Sunday, April 04, 2004


Posted here Sunday, April 04, 2004 at 3:35:45 PM    

This should be read for the details.

How the Department of Homeland Security is becoming a big man on campus

htt.Tv//www lawppklv pnm/ink/nrintme.Dhp?eid=52335

Only the Manhattan Project or America's space program can compare to the commitment of federal resources and political will that have been lavished on the Department of Homeland Security, .... all, if nine rural Minnesota fire departments could receive $600,517 in grants from a DHS division and the Little League World Series land $250,000 from the Pennsylvania Commonwealth's own homelandsecurity office, why shouldn't higher education get a little of the runoff? Not surprisingly, then, nearly every college today offers some homeland-security and terror-themed courses, while many major universities have established homeland-security departments — DC Berkeley's Lawrence Laboratory has a homeland-security office; UCLA's Extension school offers homeland-security courses; and there are homeland sub-departments at Johns Hopkins, MIT and Ohio State University. Likewise, high-profile conferences and symposia on homeland-security issues have become staples for public-policy institutes, strategic-studies think tanks and engineering schools. .... Even if George W. Bush were to be turned out of office in November the  Department of Homeland Security is here to stay. It is already too big and too self-perpetuating to go away, and every day its presence on American campuses grows. The Cold War showed how even hardscience research is affected by political climate, and, of course, the Bush White House has displayed a whimsical attitude in selecting which science is "real" and which is "pagan" when it comes to matters like global warming and birth control. The impulse to return to the time before 9/11 is natural, but ....


********

Posted here Sunday, April 04, 2004 at 1:25:54 PM    

This I think can be seen, should be seen, as part of the cost of the Bush policy, which makes international cooperation - and pressure - more useless because no longer legitimate.
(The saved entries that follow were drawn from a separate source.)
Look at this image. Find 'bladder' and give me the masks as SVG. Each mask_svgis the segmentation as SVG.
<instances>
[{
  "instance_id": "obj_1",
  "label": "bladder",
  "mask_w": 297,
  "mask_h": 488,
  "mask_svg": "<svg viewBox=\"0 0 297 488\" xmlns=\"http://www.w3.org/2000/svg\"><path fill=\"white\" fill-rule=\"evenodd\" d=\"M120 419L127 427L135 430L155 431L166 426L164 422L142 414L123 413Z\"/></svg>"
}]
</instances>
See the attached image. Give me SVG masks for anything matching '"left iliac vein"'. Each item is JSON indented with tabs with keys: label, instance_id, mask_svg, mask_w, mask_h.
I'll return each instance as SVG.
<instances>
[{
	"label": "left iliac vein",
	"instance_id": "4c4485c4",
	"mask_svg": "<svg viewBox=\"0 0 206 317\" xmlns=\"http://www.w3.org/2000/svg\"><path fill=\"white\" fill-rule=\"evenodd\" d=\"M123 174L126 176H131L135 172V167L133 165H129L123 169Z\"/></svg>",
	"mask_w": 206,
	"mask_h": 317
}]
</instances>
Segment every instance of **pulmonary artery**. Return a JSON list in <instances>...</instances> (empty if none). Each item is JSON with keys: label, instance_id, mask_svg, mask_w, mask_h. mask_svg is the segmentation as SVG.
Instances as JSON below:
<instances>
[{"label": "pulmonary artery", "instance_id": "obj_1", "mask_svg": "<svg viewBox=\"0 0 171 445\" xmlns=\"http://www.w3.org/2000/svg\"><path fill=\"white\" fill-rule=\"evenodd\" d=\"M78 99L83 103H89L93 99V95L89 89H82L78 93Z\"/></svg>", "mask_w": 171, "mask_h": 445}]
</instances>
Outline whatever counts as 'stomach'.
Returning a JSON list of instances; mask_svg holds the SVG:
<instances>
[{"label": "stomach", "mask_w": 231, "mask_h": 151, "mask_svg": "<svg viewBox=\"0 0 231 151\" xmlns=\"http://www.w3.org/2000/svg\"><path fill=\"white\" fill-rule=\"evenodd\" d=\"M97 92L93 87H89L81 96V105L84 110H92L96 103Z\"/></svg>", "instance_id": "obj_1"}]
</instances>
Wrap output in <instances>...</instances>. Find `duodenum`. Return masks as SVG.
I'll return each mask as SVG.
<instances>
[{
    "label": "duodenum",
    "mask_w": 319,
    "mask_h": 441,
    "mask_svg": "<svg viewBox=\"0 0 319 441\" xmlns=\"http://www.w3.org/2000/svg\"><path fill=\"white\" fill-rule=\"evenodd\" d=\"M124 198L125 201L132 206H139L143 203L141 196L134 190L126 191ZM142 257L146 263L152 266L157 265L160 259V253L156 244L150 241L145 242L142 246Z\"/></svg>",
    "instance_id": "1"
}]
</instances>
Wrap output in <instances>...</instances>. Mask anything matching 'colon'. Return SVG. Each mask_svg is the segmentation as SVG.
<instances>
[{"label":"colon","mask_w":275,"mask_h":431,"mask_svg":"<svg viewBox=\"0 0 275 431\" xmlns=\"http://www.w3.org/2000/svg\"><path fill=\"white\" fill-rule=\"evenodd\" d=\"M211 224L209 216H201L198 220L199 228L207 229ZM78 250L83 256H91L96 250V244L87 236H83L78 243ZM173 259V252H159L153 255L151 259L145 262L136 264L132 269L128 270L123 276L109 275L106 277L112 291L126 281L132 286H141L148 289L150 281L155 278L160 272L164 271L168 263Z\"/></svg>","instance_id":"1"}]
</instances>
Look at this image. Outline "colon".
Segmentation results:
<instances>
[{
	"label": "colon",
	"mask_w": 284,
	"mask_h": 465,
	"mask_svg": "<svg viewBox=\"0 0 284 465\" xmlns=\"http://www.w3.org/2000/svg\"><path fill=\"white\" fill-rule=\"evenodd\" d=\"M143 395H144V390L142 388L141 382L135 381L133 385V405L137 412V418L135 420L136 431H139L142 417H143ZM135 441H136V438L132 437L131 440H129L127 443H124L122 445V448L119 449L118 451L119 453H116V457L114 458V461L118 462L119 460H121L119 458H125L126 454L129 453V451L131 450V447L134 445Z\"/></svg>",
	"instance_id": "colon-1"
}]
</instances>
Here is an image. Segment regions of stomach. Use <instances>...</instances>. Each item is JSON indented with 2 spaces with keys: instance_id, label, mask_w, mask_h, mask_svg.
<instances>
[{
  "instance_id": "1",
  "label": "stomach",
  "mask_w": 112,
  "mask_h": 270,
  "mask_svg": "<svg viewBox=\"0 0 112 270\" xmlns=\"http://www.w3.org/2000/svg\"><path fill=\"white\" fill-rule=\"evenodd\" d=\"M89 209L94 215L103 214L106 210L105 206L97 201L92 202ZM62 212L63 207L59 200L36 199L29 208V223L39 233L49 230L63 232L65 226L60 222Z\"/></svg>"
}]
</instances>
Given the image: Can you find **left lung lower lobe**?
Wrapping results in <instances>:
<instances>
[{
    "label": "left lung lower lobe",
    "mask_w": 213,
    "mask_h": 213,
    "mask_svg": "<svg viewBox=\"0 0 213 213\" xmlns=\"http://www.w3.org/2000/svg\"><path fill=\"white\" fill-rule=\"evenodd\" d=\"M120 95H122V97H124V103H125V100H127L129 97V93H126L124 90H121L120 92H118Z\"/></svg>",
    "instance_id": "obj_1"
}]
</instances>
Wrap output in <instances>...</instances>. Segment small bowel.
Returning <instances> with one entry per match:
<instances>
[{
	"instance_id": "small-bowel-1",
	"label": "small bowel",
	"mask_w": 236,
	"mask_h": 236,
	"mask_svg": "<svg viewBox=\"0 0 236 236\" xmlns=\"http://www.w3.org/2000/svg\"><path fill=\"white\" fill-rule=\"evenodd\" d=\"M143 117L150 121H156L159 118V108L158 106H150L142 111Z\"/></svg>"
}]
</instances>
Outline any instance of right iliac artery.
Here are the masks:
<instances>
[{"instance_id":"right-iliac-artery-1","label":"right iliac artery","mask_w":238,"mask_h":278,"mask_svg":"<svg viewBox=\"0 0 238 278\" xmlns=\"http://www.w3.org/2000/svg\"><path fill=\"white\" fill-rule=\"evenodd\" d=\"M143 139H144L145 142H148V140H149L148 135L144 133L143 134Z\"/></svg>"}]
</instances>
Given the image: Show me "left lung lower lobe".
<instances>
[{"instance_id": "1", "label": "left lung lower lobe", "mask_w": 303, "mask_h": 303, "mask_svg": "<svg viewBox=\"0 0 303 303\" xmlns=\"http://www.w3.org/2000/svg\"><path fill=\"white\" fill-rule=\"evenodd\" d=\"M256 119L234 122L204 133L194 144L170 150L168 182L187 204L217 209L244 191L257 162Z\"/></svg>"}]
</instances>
Sources: Brazil blocks nuclear inspectors
CNN - 2 hours ago
(CNN) -- The Brazilian government and UN nuclear inspectors are at odds over inspections of an under-construction, uranium-enrichment facility near Rio de Janeiro, sources close to the International Atomic Energy Agency said Sunday.
Iran Warns EU Any Demands Outside Agreements Damage Confidence-Building Moves Tehran Times
Brazil Shielding Uranium Facility Washington Post

from Google news.


********

Posted here Sunday, April 04, 2004 at 10:04:06 AM    

This is just beautiful. Feynman was active at caltech when i was an undergrad, and he had a major influence on my life, hinting that science was a commited way of seeeing the world,for its intrinsic beauty, , not a career.

Which end is nearer to God, if I may use a religious metaphor, beauty and hope, or the fundamental laws? I think that the right way, of course, is to say that what we have to look at is the whole structural interconnection of the thing; and that all the sciences, and not just the sciences but all the efforts of intellectual kinds, are an endeavor to see the connections of the hierarchies, to connect beauty to history, to connect history to man's psychology, man's psychology to the working of the brain, the brain to the neural impulse, the neural impulse to the chemistry, and so forth, up and down, both ways. And today we cannot, and it is no use making believe that we can, draw carefully a line all the way from one end of this thing to the other, because we have only just begun to see that there is this relative hierarchy.
            And I do not think either end is nearer to God. To stand at either end, and to walk off that end of the pier only, hoping that out in that direction is the complete understanding, is a mistake. And to stand with evil and beauty and hope, or to stand with the fundamental laws, hoping that way to get a deep understanding of the whole world, with that aspect alone, is a mistake. It is not sensible for the ones who specialize at the other end, to have such disregard for each other. (They don't actually, but people say they do.) The great mass of workers in between, connecting one step to another, are improving all the time our understanding of the world, both from working at the ends and working in the middle, and in that way we are gradually understanding this tremendous world of interconnecting hierarchies.